- **PROVIDED INFORMATION**:
☆ ☆ ☆ ☆ ☆

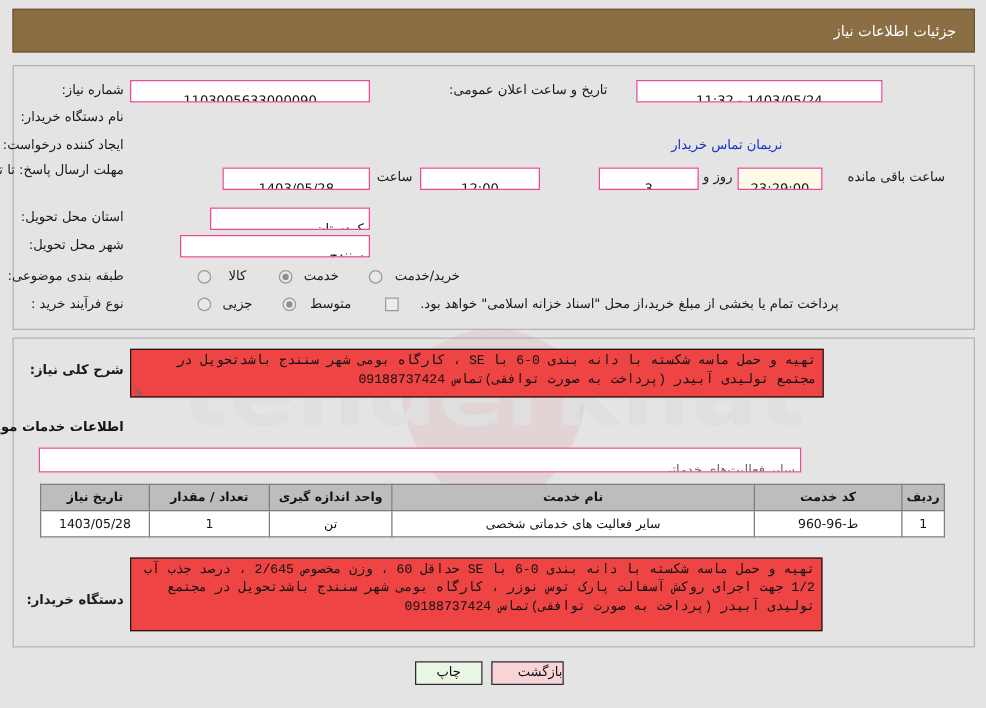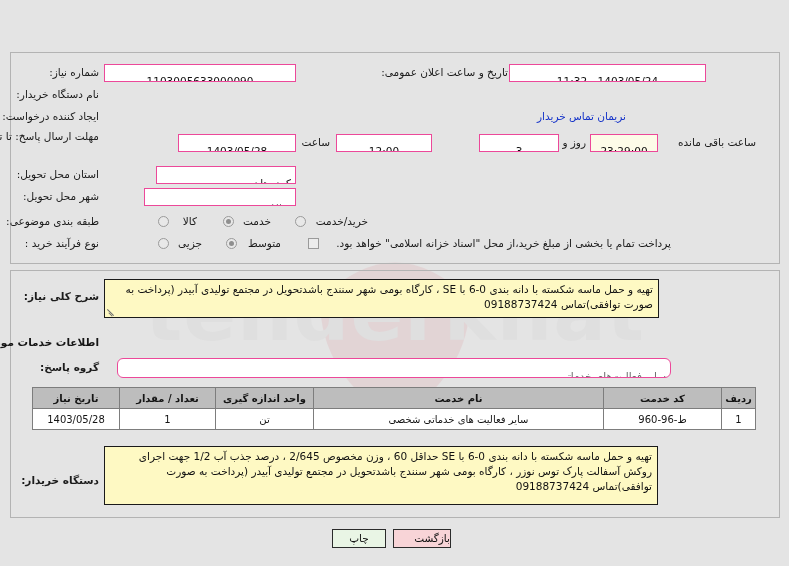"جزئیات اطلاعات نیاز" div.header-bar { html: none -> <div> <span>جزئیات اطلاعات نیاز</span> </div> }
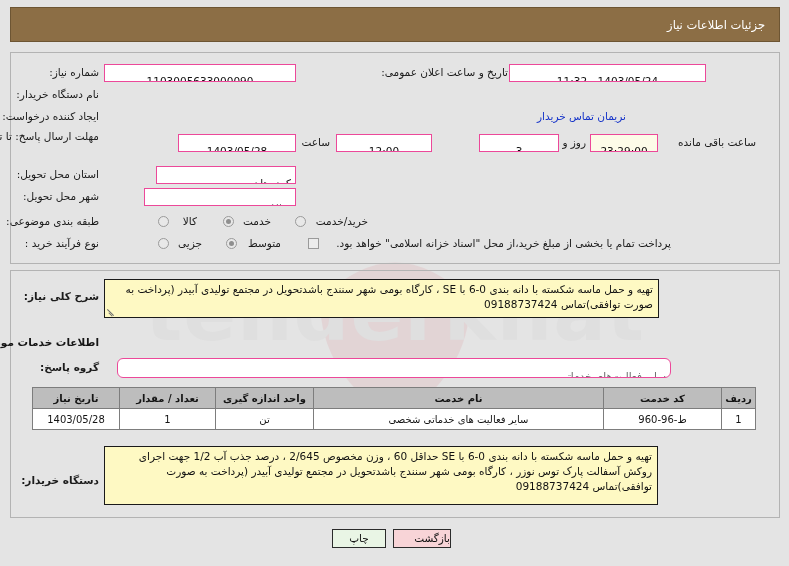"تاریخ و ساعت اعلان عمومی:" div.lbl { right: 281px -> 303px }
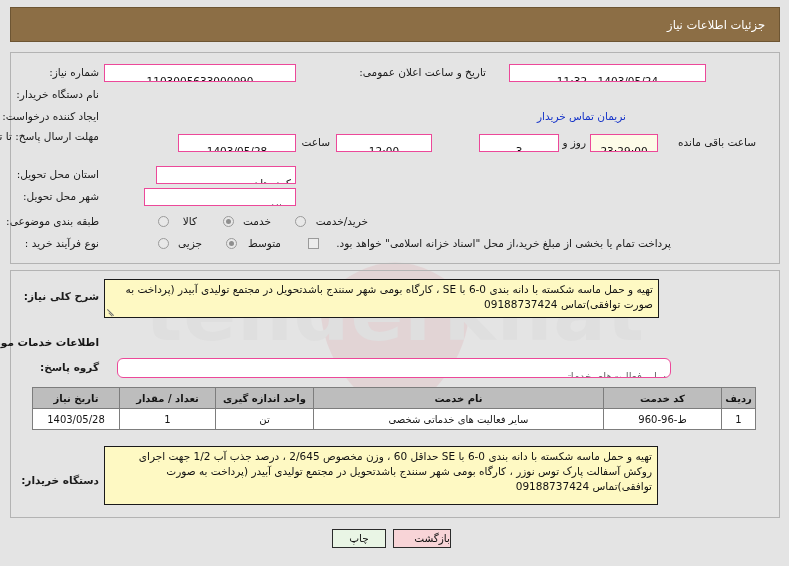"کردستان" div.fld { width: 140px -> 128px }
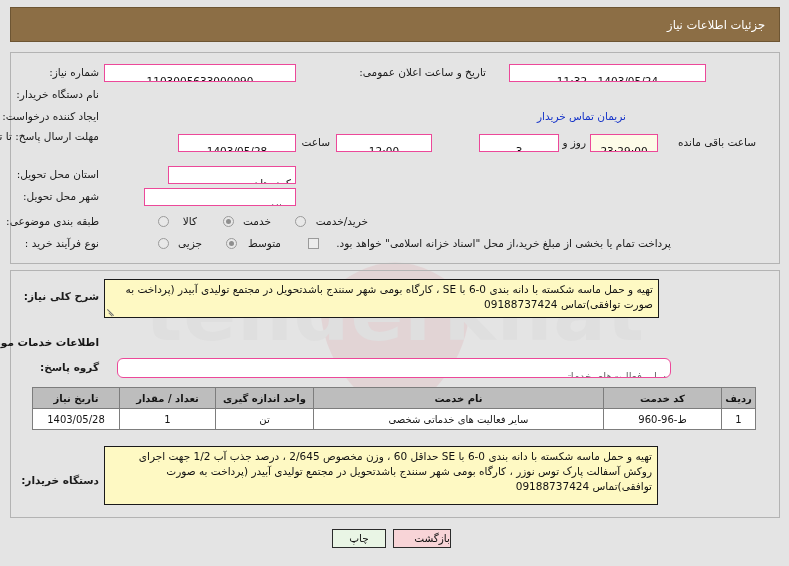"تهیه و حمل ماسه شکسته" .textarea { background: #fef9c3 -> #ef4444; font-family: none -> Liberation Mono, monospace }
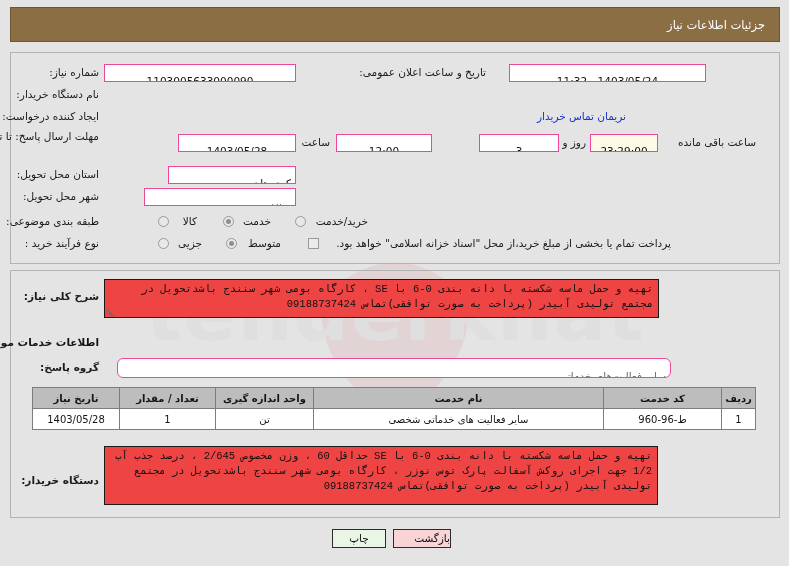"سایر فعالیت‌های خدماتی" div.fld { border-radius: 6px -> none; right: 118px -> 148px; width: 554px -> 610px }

☆ ☆ ☆ ☆ ☆

- **EXERCISE DIRECTIONS**: Retype all of the listing word for word and skip the pictures.

- **WRITTEN SOLUTION**:
"جزئیات اطلاعات نیاز" div.header-bar { html: none -> <div> <span>جزئیات اطلاعات نیاز</span> </div> }
"تاریخ و ساعت اعلان عمومی:" div.lbl { right: 281px -> 303px }
"کردستان" div.fld { width: 140px -> 128px }
"تهیه و حمل ماسه شکسته" .textarea { background: #fef9c3 -> #ef4444; font-family: none -> Liberation Mono, monospace }
"سایر فعالیت‌های خدماتی" div.fld { border-radius: 6px -> none; right: 118px -> 148px; width: 554px -> 610px }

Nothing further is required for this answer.